Problem to work on:
Set down exactly the lines below, starting at the one that contains "pinky pip: (732, 1126)" and ending at the one that contains "pinky pip: (997, 1144)", with both of those lines included and nothing else.

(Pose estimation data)
=-=-=

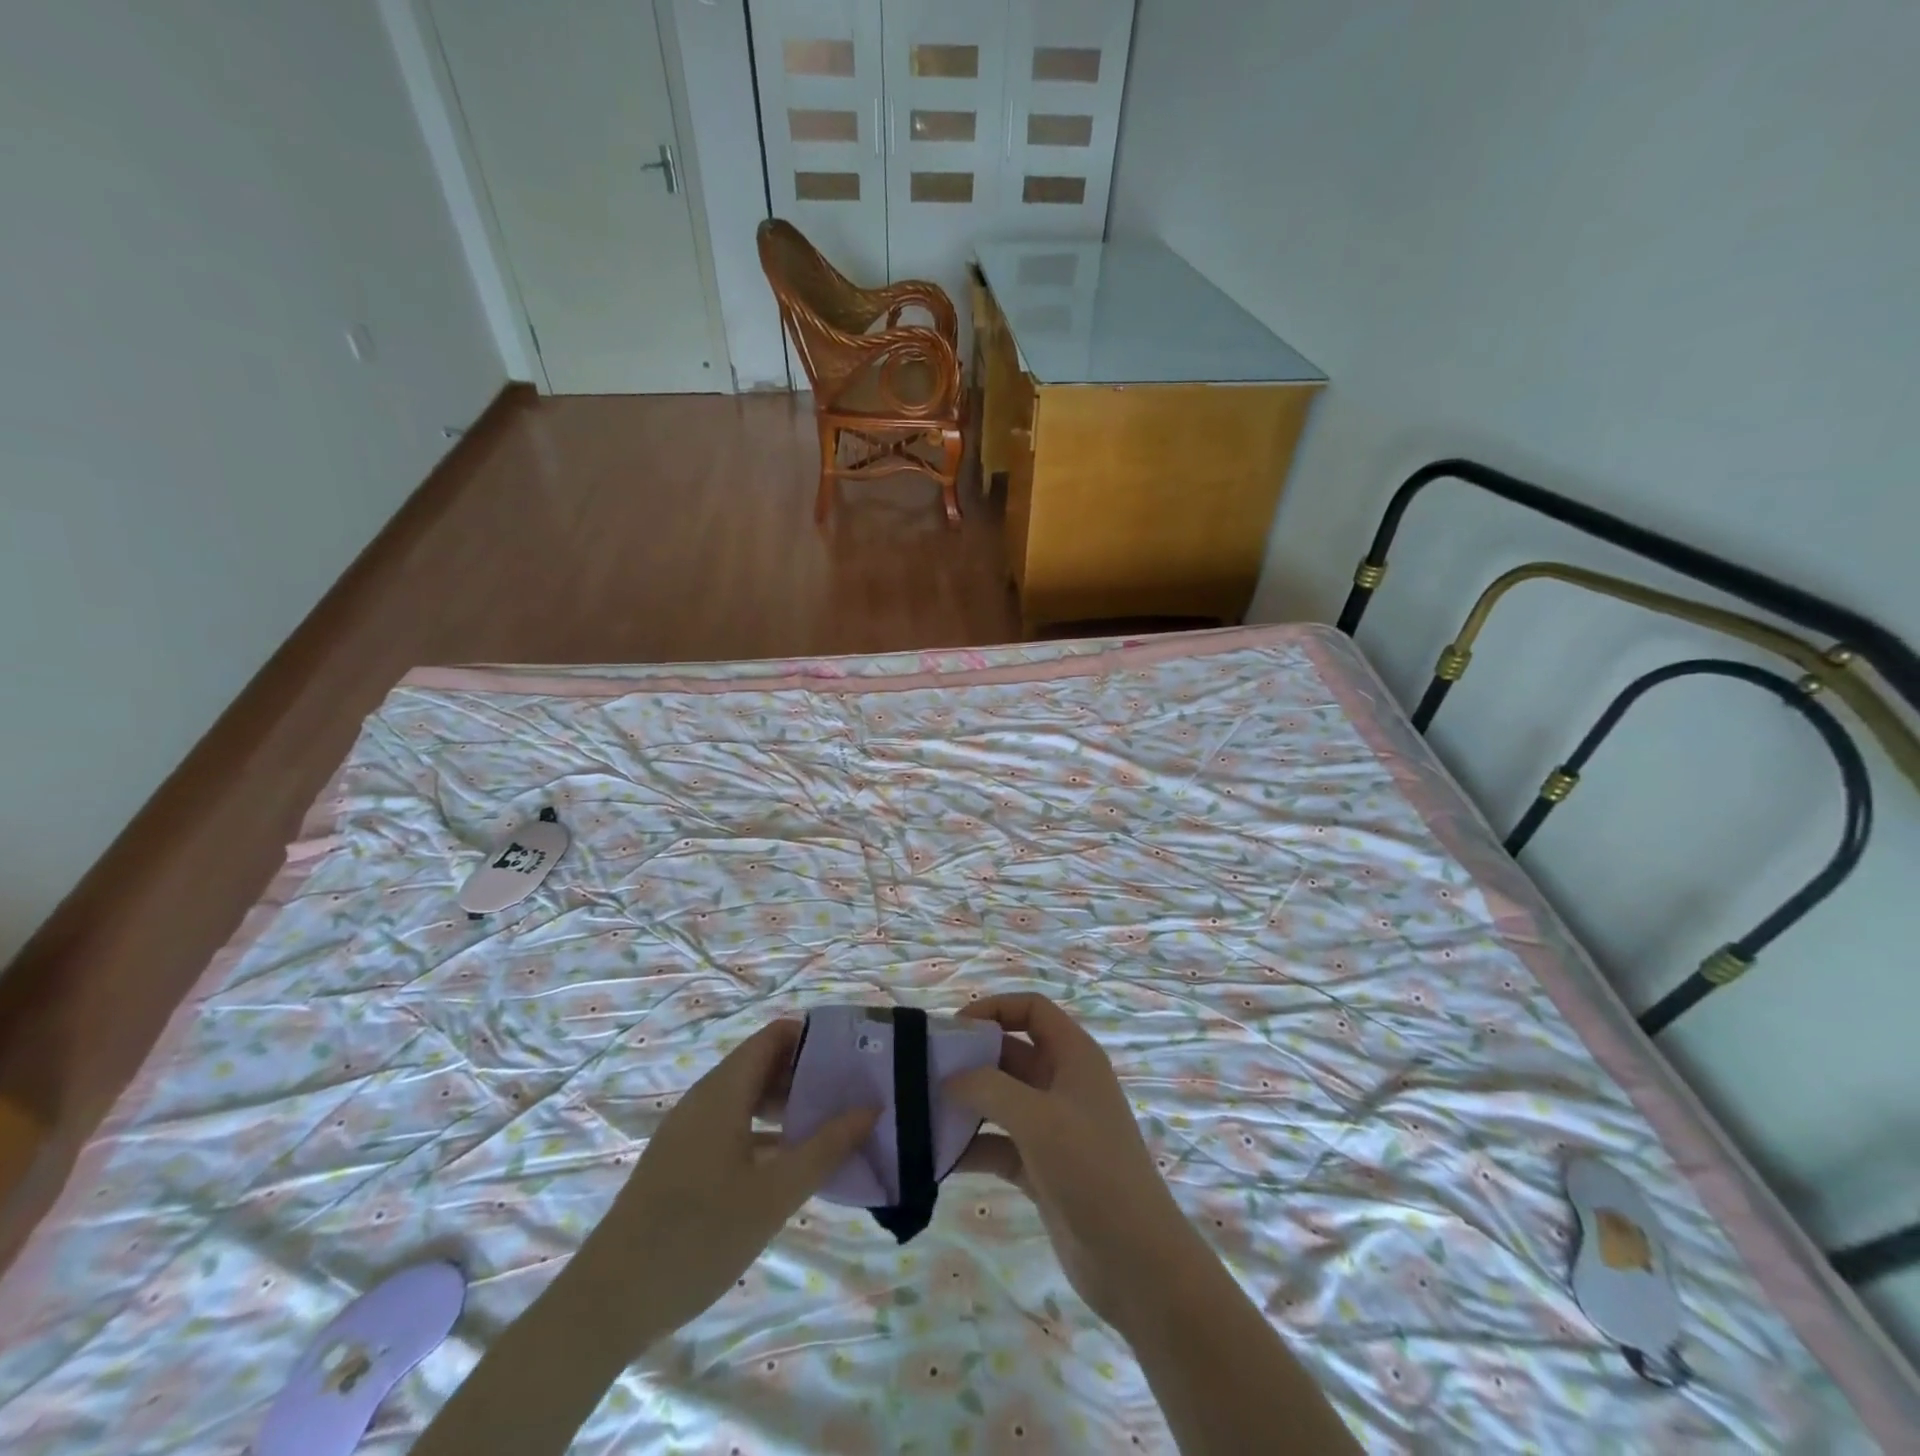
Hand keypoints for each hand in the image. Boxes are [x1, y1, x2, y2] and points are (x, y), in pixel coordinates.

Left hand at [597, 1019, 876, 1338]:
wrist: (607, 1304)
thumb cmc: (697, 1237)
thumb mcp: (773, 1196)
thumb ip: (825, 1148)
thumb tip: (870, 1108)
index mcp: (723, 1092)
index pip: (774, 1037)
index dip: (813, 1037)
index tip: (851, 1056)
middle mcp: (704, 1100)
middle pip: (762, 1065)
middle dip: (807, 1073)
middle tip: (851, 1093)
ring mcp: (689, 1132)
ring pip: (747, 1098)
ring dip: (787, 1105)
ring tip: (830, 1126)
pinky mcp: (681, 1161)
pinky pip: (732, 1126)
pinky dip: (765, 1132)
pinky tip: (791, 1164)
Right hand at [946, 993, 1205, 1331]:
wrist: (1135, 1261)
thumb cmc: (1092, 1170)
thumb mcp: (1038, 1118)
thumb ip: (989, 1088)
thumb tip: (950, 1079)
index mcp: (1073, 1056)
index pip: (1031, 1009)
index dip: (994, 1009)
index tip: (954, 1028)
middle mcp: (1062, 1083)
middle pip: (1009, 1052)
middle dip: (970, 1058)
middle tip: (924, 1070)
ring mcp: (1052, 1127)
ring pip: (1000, 1099)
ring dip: (966, 1103)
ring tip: (921, 1110)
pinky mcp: (1040, 1167)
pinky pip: (997, 1144)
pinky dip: (972, 1146)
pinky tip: (938, 1157)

=-=-=

Reply to the task:
pinky pip: (732, 1126)
pinky dip: (765, 1132)
pinky tip: (791, 1164)
Right hand at [946, 993, 1205, 1331]:
wrist: (1135, 1261)
thumb cmc: (1092, 1170)
thumb mcp: (1038, 1118)
thumb ip: (989, 1088)
thumb tip: (950, 1079)
index mcp: (1073, 1056)
index pip: (1031, 1009)
index dip: (994, 1009)
index tip: (954, 1028)
middle mcp: (1062, 1083)
middle pip: (1009, 1052)
middle dip: (970, 1058)
middle tip: (924, 1070)
ring mcp: (1052, 1127)
ring pip: (1000, 1099)
ring dip: (966, 1103)
ring tip: (921, 1110)
pinky mcp: (1040, 1167)
pinky pip: (997, 1144)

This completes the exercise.